Federal Reserve Chairman Alan Greenspan said Tuesday that a weaker U.S. dollar will help narrow the nation's trade gap. Correspondent Jenny Falcon reports from New York.

Mr. Greenspan said the value of the U.S. dollar compared with the currencies of major U.S. trading partners has dropped 12 percent since its peak in 2002. He says that the weaker dollar has made U.S. goods more affordable for foreign markets. At the same time, it has also made foreign products more expensive for U.S. buyers.

Mr. Greenspan said the declining dollar should eventually curb the U.S. trade deficit.

"The currency depreciation that we have experienced of late should eventually help to contain our current account deficit as foreign producers export less to the United States," he said. "On the other side of the ledger, the current account should improve as U.S. firms find the export market more receptive. But in the process, dollar prices of imports will surely rise."

The Federal Reserve Board chairman also warned that protectionism - the effort to protect domestic producers by placing quotas or high tariffs on foreign imports - could damage the global economy's flexibility.

"The costs of any new such protectionist initiatives, in the context of wide current account imbalances, could significantly erode the flexibility of the global economy," he said.
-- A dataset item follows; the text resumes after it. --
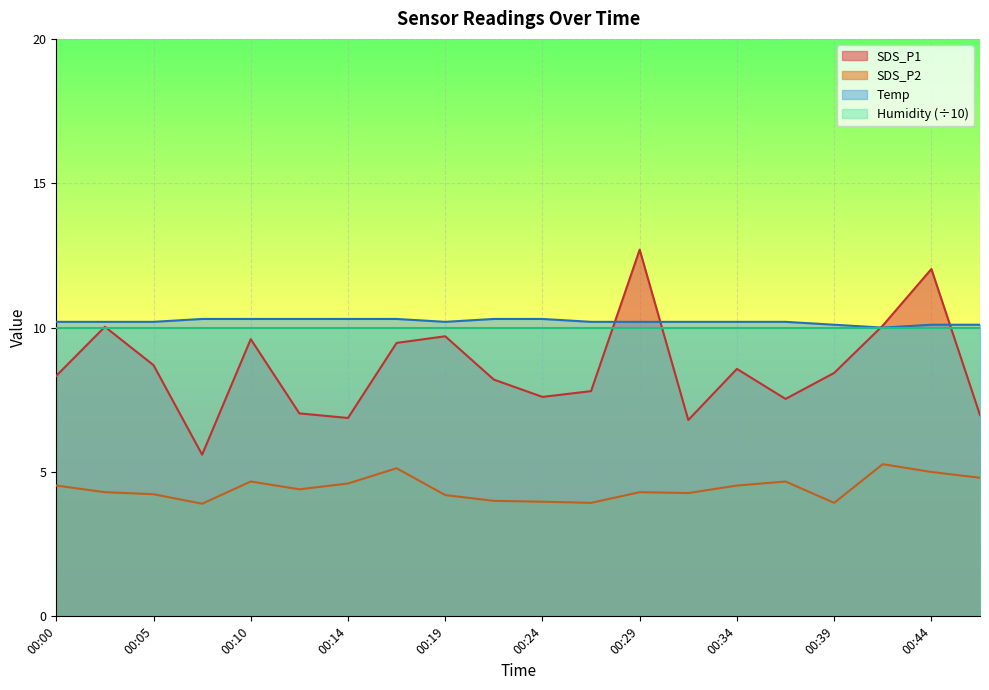

True or false: SDS_P2 and Humidity (÷10) intersect in this chart.

False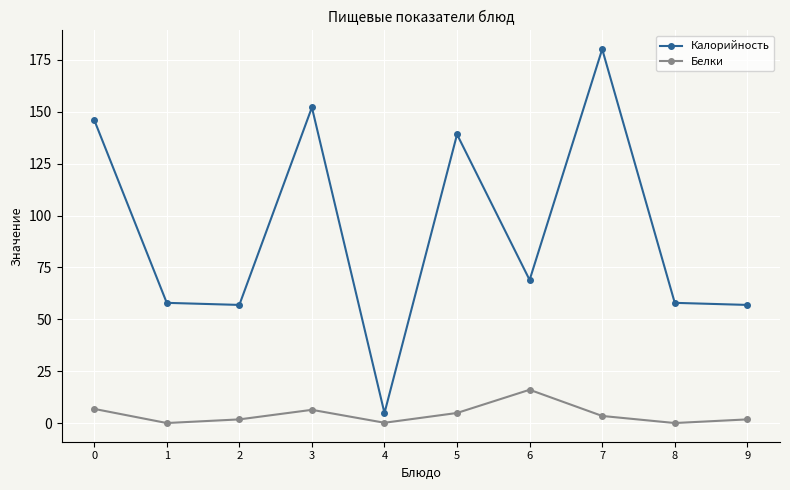

Count the number of categories in the chart.

10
Consequently, it is imperative that creeping protectionism be thwarted and reversed."

Mr. Greenspan made his remarks in a speech to high-level members of the finance community at the Economic Club of New York.

Mr. Greenspan assured the financiers that the ability of the U.S. economy to withstand severe shocks since mid-2000, including the September 11, 2001 terrorist attacks, illustrates the U.S. economy's increased flexibility.